If the bill is indicative of things to come, critics say, polarizing ideology may continue to prevent lawmakers from working together on technical fixes to Dodd-Frank. They point out that the makeup of the House and Senate will generally be the same in the next Congress, raising fears that gridlock will continue.

“Until the Republicans have an opportunity to control the Senate, it’s very unlikely they will be proposing much reform legislation in the House,” said Peter J. Wallison, a senior fellow at the American Enterprise Institute. “Most of what will happen will be a studying of reforms, but no legislation.”

But there are signs that lawmakers have the political will to modify financial reform. Late Friday evening, the Senate unanimously passed a bill that would direct the Government Accountability Office to examine the economic benefits large banks receive for being “too big to fail.”

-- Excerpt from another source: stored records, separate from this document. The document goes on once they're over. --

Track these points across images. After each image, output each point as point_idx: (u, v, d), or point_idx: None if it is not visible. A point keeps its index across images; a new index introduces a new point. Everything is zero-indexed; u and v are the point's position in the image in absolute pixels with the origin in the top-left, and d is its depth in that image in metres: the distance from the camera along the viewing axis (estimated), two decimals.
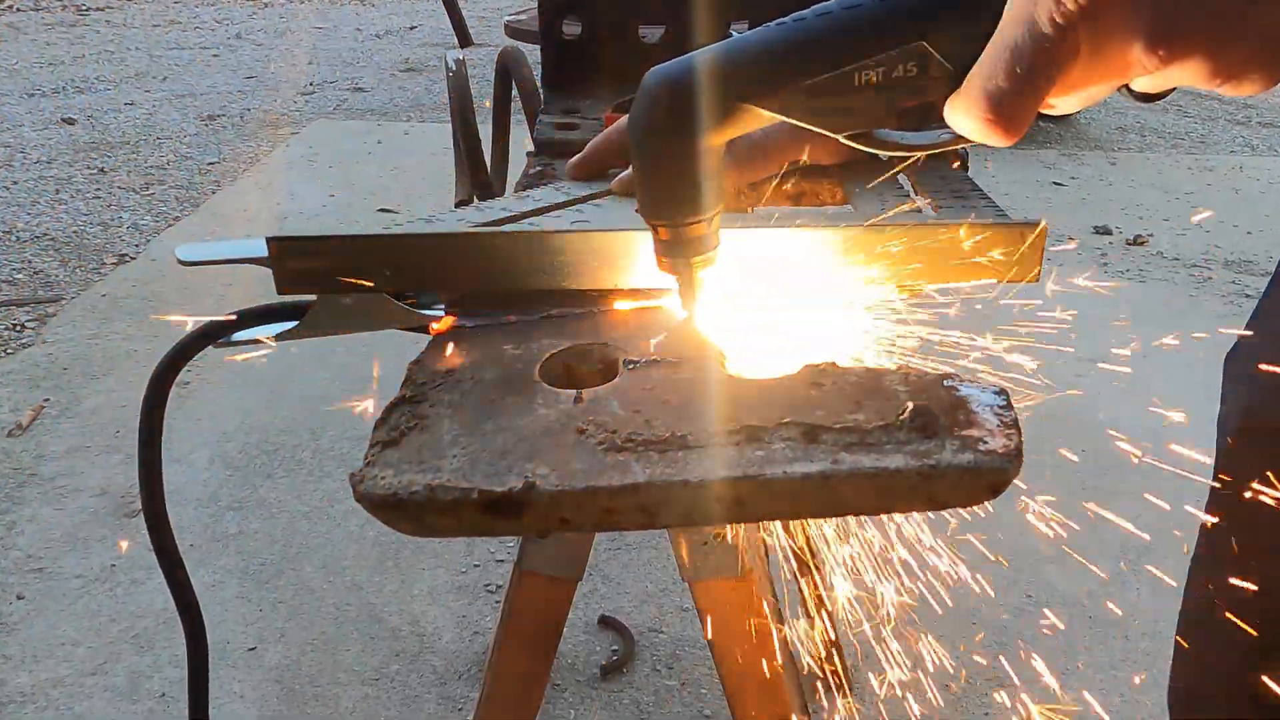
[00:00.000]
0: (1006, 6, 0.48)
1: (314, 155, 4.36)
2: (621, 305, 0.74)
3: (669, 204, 0.61)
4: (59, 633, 1.80)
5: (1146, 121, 4.88)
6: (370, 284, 0.72)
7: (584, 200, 0.80)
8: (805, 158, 0.80)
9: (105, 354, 2.73)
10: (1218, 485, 0.92)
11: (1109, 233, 3.61)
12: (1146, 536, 2.02)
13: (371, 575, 1.95)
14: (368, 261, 0.71)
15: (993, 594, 1.89)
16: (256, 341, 0.76)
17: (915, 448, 0.55)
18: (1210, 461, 0.96)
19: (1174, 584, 1.02)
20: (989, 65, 0.49)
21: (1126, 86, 0.49)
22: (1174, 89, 0.49)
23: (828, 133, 0.57)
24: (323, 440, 2.34)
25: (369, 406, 0.70)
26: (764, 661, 0.87)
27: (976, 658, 1.75)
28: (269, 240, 0.71)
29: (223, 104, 5.13)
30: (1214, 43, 0.44)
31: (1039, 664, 1.74)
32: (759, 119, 0.57)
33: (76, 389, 2.56)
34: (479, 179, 1.02)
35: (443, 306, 0.76)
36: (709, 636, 0.86)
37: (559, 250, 0.71)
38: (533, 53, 1.24)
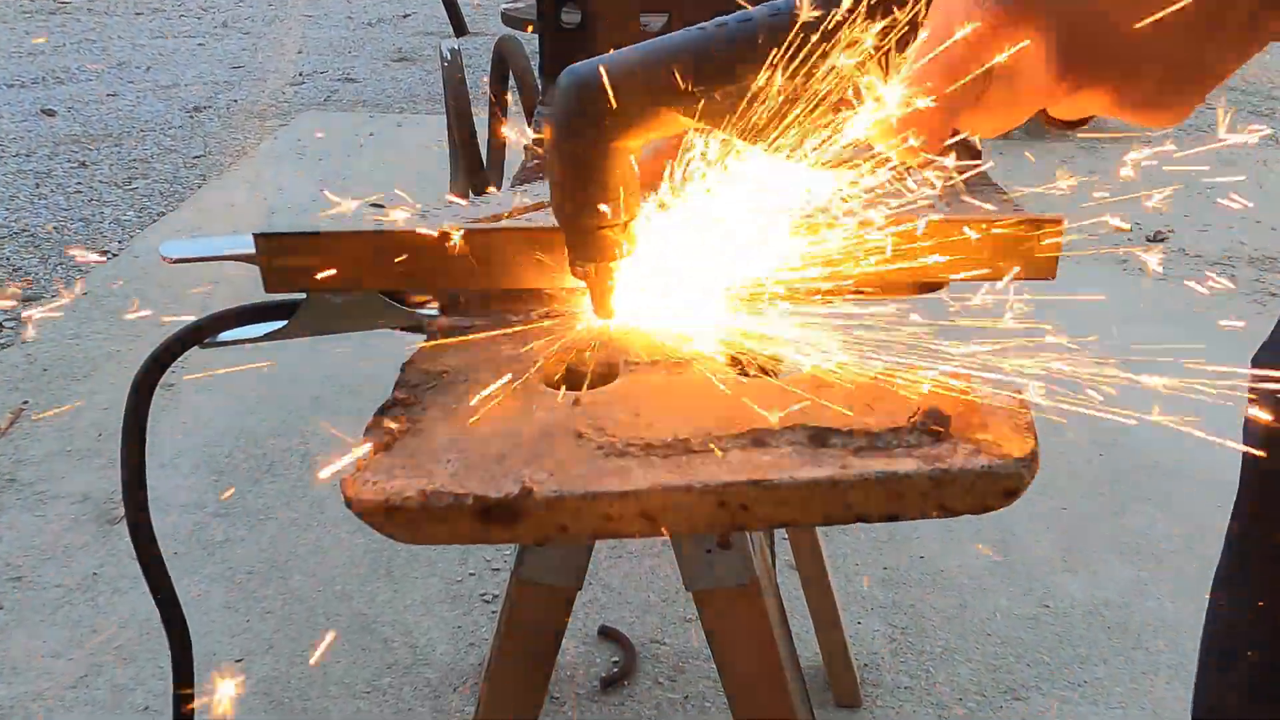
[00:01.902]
0: (925, 24, 0.49)
1: (303, 148, 4.37)
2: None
3: (581, 206, 0.61)
4: (39, 644, 1.80)
5: None
6: (361, 282, 0.72)
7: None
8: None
9: (86, 355, 2.73)
10: (1242, 494, 0.92)
11: (1127, 228, 3.61)
12: (1166, 543, 2.02)
13: (363, 584, 1.95)
14: (359, 259, 0.71)
15: (1007, 603, 1.89)
16: (244, 342, 0.76)
17: (926, 451, 0.55)
18: (1234, 466, 0.96)
19: (1197, 592, 1.02)
20: (905, 82, 0.50)
21: (1044, 112, 0.50)
22: (1092, 117, 0.50)
23: (745, 141, 0.58)
24: (312, 444, 2.34)
25: (360, 409, 0.70)
26: (769, 674, 0.87)
27: (991, 668, 1.75)
28: (256, 236, 0.71)
29: (209, 95, 5.13)
30: (1121, 74, 0.45)
31: (1055, 675, 1.74)
32: (676, 123, 0.58)
33: (57, 391, 2.56)
34: (474, 173, 1.02)
35: (437, 305, 0.76)
36: (712, 648, 0.86)
37: (558, 247, 0.71)
38: (530, 42, 1.24)
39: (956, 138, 0.53)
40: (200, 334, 0.75)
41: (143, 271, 3.21)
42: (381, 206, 0.71)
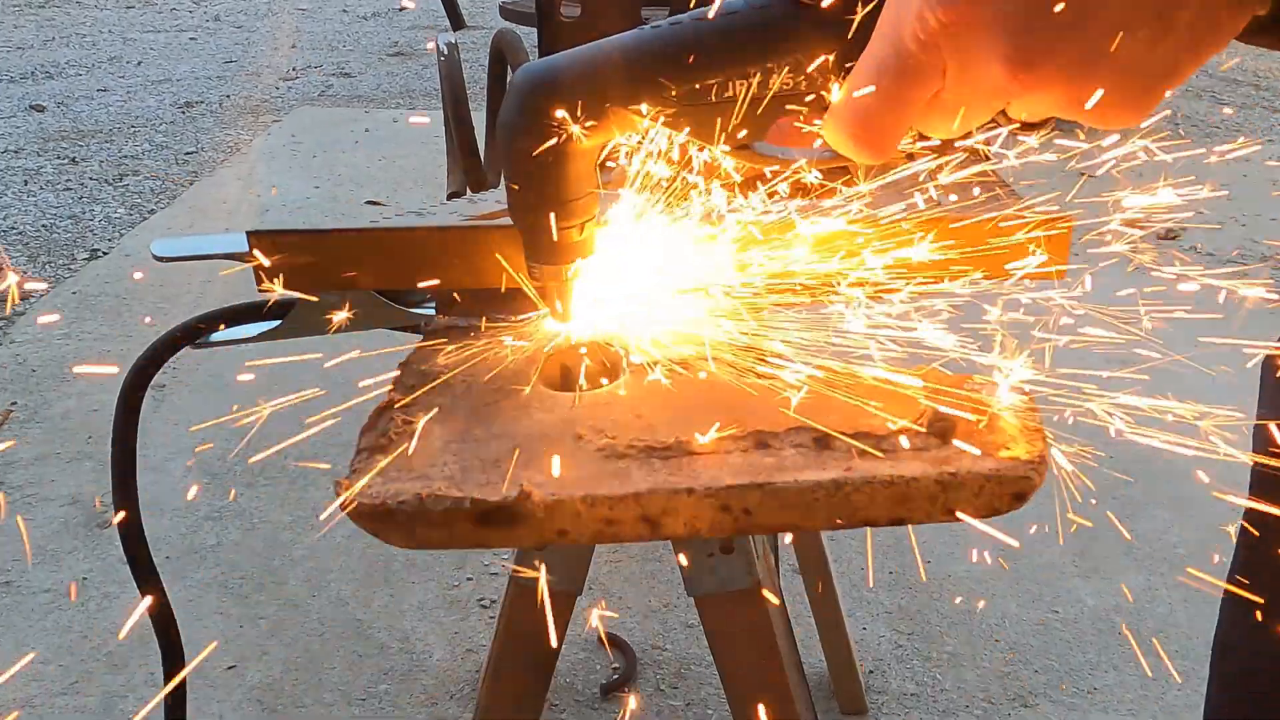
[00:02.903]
0: (878, 23, 0.49)
1: (297, 144, 4.37)
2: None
3: (536, 208, 0.61)
4: (28, 650, 1.80)
5: (1179, 109, 4.87)
6: (357, 281, 0.72)
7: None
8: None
9: (77, 355, 2.73)
10: (1252, 500, 0.92)
11: (1139, 225, 3.60)
12: (1179, 548, 2.02)
13: (358, 589, 1.95)
14: (354, 257, 0.71)
15: (1015, 608, 1.89)
16: (237, 342, 0.76)
17: (934, 454, 0.55)
18: (1244, 470, 0.96)
19: (1209, 598, 1.02)
20: (857, 80, 0.51)
21: (1004, 112, 0.50)
22: (1051, 118, 0.51)
23: (704, 143, 0.59)
24: (306, 446, 2.33)
25: (356, 410, 0.70)
26: (772, 681, 0.87)
27: (999, 674, 1.75)
28: (249, 235, 0.71)
29: (201, 90, 5.13)
30: (1073, 72, 0.45)
31: (1065, 682, 1.74)
32: (631, 123, 0.58)
33: (46, 392, 2.57)
34: (472, 170, 1.02)
35: (434, 305, 0.76)
36: (714, 654, 0.86)
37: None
38: (529, 36, 1.24)
39: (935, 141, 0.53)
40: (192, 334, 0.75)
41: (134, 270, 3.21)
42: (379, 204, 0.71)
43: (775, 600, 0.82)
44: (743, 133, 0.58)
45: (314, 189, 3.87)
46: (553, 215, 0.61)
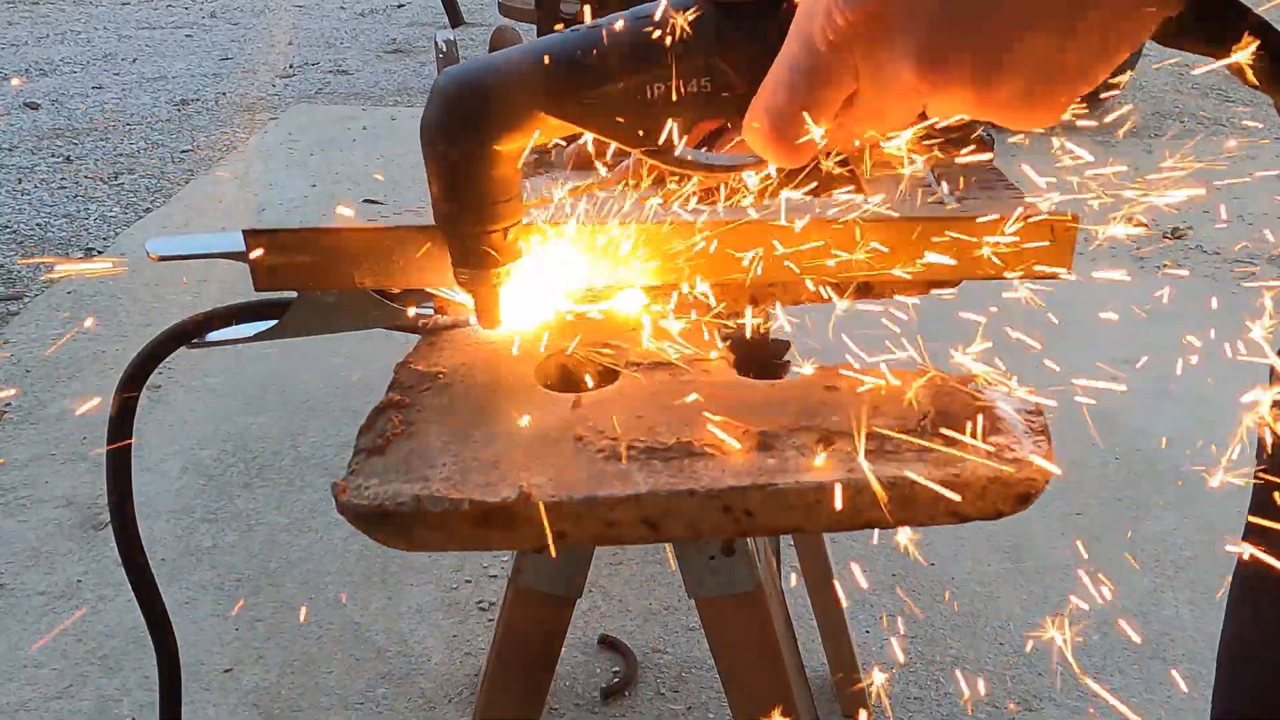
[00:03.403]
0: (791, 24, 0.49)
1: (294, 142, 4.37)
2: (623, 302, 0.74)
3: (460, 212, 0.61)
4: (21, 653, 1.80)
5: (1185, 106, 4.87)
6: (354, 280, 0.72)
7: (583, 191, 0.80)
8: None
9: (71, 355, 2.73)
10: (1255, 498, 0.91)
11: (1145, 225, 3.60)
12: (1184, 549, 2.02)
13: (356, 592, 1.95)
14: (352, 256, 0.71)
15: (1020, 611, 1.89)
16: (233, 342, 0.76)
17: (938, 456, 0.55)
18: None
19: (1215, 600, 1.02)
20: (771, 83, 0.51)
21: (924, 115, 0.50)
22: (973, 128, 0.51)
23: (626, 147, 0.59)
24: (303, 447, 2.34)
25: (353, 411, 0.70)
26: (774, 684, 0.87)
27: (1004, 676, 1.75)
28: (246, 233, 0.71)
29: (197, 87, 5.13)
30: (982, 71, 0.45)
31: (1069, 684, 1.74)
32: (554, 127, 0.58)
33: (40, 393, 2.57)
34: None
35: (431, 304, 0.76)
36: (716, 657, 0.86)
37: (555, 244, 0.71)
38: (529, 33, 1.24)
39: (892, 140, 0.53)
40: (188, 334, 0.75)
41: (129, 269, 3.21)
42: (377, 202, 0.71)
43: (777, 603, 0.82)
44: (663, 137, 0.58)
45: (311, 187, 3.87)
46: (475, 220, 0.61)
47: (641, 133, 0.58)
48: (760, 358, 0.72)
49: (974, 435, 0.57)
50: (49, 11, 6.79)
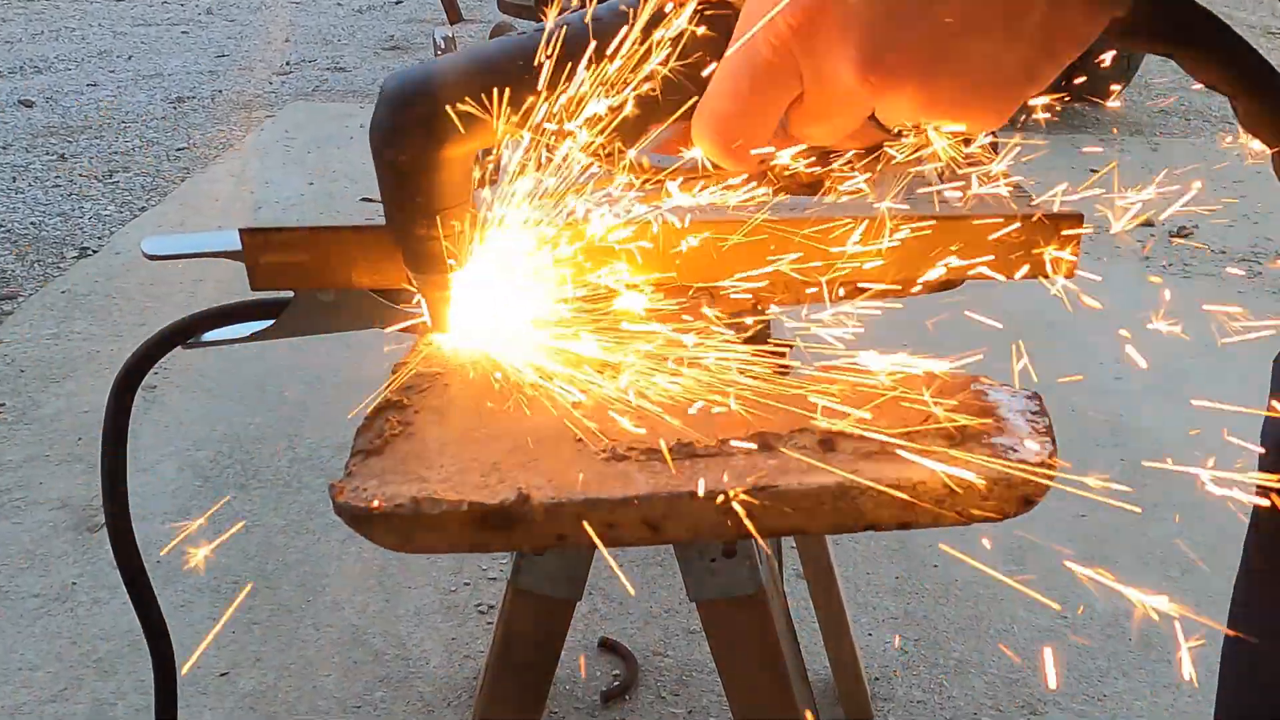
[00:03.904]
0: (735, 27, 0.49)
1: (290, 140, 4.37)
2: (623, 302, 0.74)
3: (410, 216, 0.61)
4: (16, 656, 1.80)
5: (1192, 104, 4.87)
6: (352, 280, 0.72)
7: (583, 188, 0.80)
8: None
9: (65, 355, 2.73)
10: (1262, 502, 0.91)
11: (1150, 224, 3.60)
12: (1191, 552, 2.02)
13: (353, 594, 1.95)
14: (350, 256, 0.71)
15: (1024, 614, 1.89)
16: (229, 342, 0.76)
17: (941, 457, 0.55)
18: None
19: (1221, 603, 1.02)
20: (715, 87, 0.51)
21: (875, 119, 0.50)
22: (917, 131, 0.50)
23: (579, 151, 0.59)
24: (300, 448, 2.34)
25: (350, 412, 0.70)
26: (776, 688, 0.87)
27: (1007, 681, 1.75)
28: (242, 232, 0.71)
29: (192, 85, 5.13)
30: (923, 75, 0.45)
31: (1074, 688, 1.74)
32: (502, 131, 0.58)
33: (34, 393, 2.57)
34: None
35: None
36: (717, 660, 0.86)
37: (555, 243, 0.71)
38: (528, 30, 1.24)
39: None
40: (183, 334, 0.75)
41: (124, 268, 3.21)
42: (375, 201, 0.71)
43: (778, 605, 0.82)
44: (618, 139, 0.58)
45: (308, 185, 3.87)
46: (425, 224, 0.61)
47: (592, 137, 0.58)
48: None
49: (978, 436, 0.56)
50: (44, 8, 6.79)
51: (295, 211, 3.64)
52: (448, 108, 0.57)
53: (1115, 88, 4.98)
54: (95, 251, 3.36)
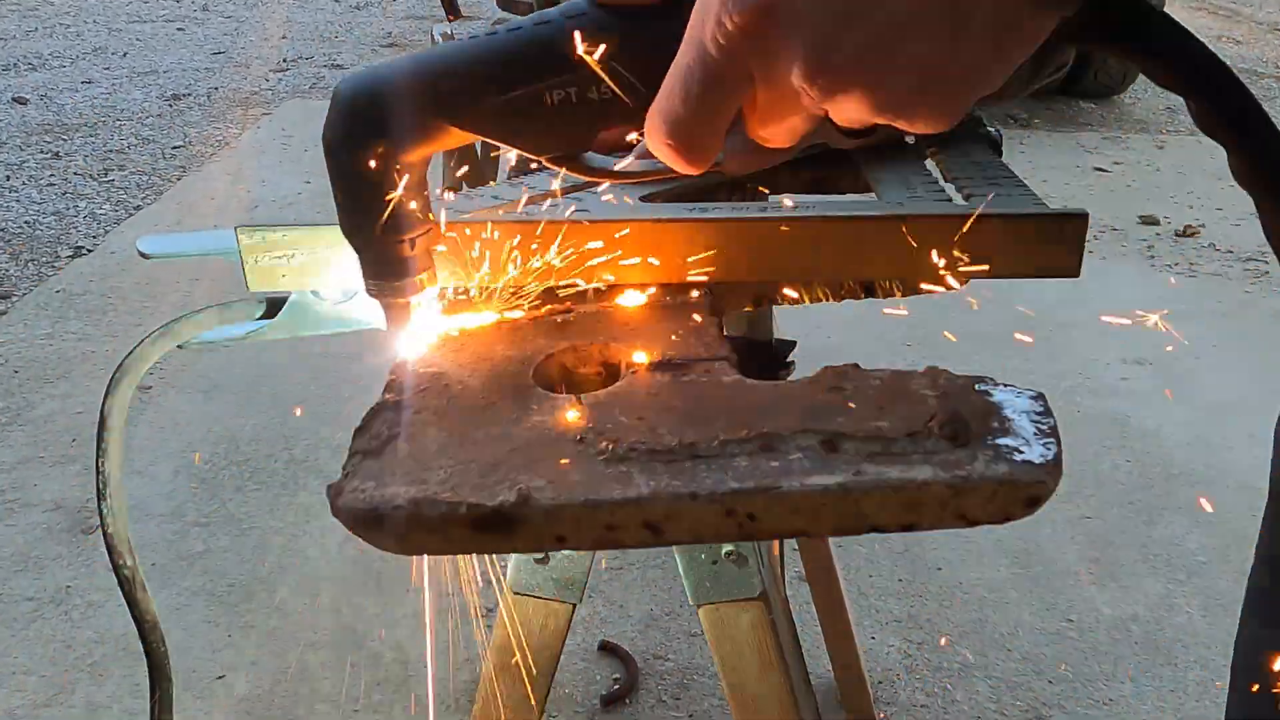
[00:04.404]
0: (686, 28, 0.49)
1: (287, 138, 4.37)
2: (624, 301, 0.74)
3: (365, 223, 0.61)
4: (9, 660, 1.80)
5: None
6: (349, 279, 0.72)
7: (582, 188, 0.80)
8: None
9: (59, 355, 2.73)
10: (1271, 502, 0.91)
11: (1156, 223, 3.61)
12: (1198, 554, 2.02)
13: (351, 597, 1.95)
14: (346, 254, 0.71)
15: (1029, 617, 1.89)
16: (225, 342, 0.76)
17: (945, 458, 0.55)
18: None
19: (1229, 606, 1.02)
20: (666, 89, 0.51)
21: (829, 119, 0.50)
22: (874, 128, 0.50)
23: (529, 154, 0.59)
24: (297, 450, 2.34)
25: (347, 413, 0.70)
26: (778, 692, 0.87)
27: (1012, 685, 1.75)
28: (238, 231, 0.71)
29: (188, 82, 5.14)
30: (871, 75, 0.45)
31: (1080, 693, 1.74)
32: (456, 136, 0.58)
33: (28, 394, 2.57)
34: (468, 164, 1.02)
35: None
36: (718, 664, 0.86)
37: (555, 241, 0.71)
38: None
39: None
40: (179, 334, 0.75)
41: (119, 268, 3.21)
42: None
43: (781, 608, 0.82)
44: (568, 143, 0.58)
45: (305, 184, 3.87)
46: (380, 230, 0.61)
47: (545, 139, 0.58)
48: (764, 358, 0.72)
49: (982, 437, 0.56)
50: (38, 5, 6.79)
51: (292, 210, 3.64)
52: (399, 114, 0.57)
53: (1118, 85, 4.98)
54: (90, 251, 3.36)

The bill, sponsored by Sens. Sherrod Brown (D-Ohio) and David Vitter (R-La.), asks the agency to study whether institutions with more than $500 billion in assets enjoy favorable pricing of their debt because of inflated credit ratings built on the perception that the government will always step in to prevent their collapse. It’s unclear whether the House will take up the bill before the end of the session, but advocates of reform are encouraged by the broad support in the Senate.

Brown and Vitter are part of a small but growing group of Democrats and Republicans interested in exploring whether the nation’s largest banks need to be downsized to protect financial stability. Analysts say the addition of Sen. Elizabeth Warren (D-Mass.), the architect of the Consumer Financial Protection Bureau, to the Senate Banking Committee will strengthen the coalition.

In an interview earlier this month, Brown said he intends to reintroduce an amendment he had co-sponsored with then-Sen. Ted Kaufman (D-Del.) to limit the size and scope of bank operations. The Senate shot the bill down in 2010 by a vote of 61 to 33, but Brown said his colleagues have expressed interest in revisiting the measure.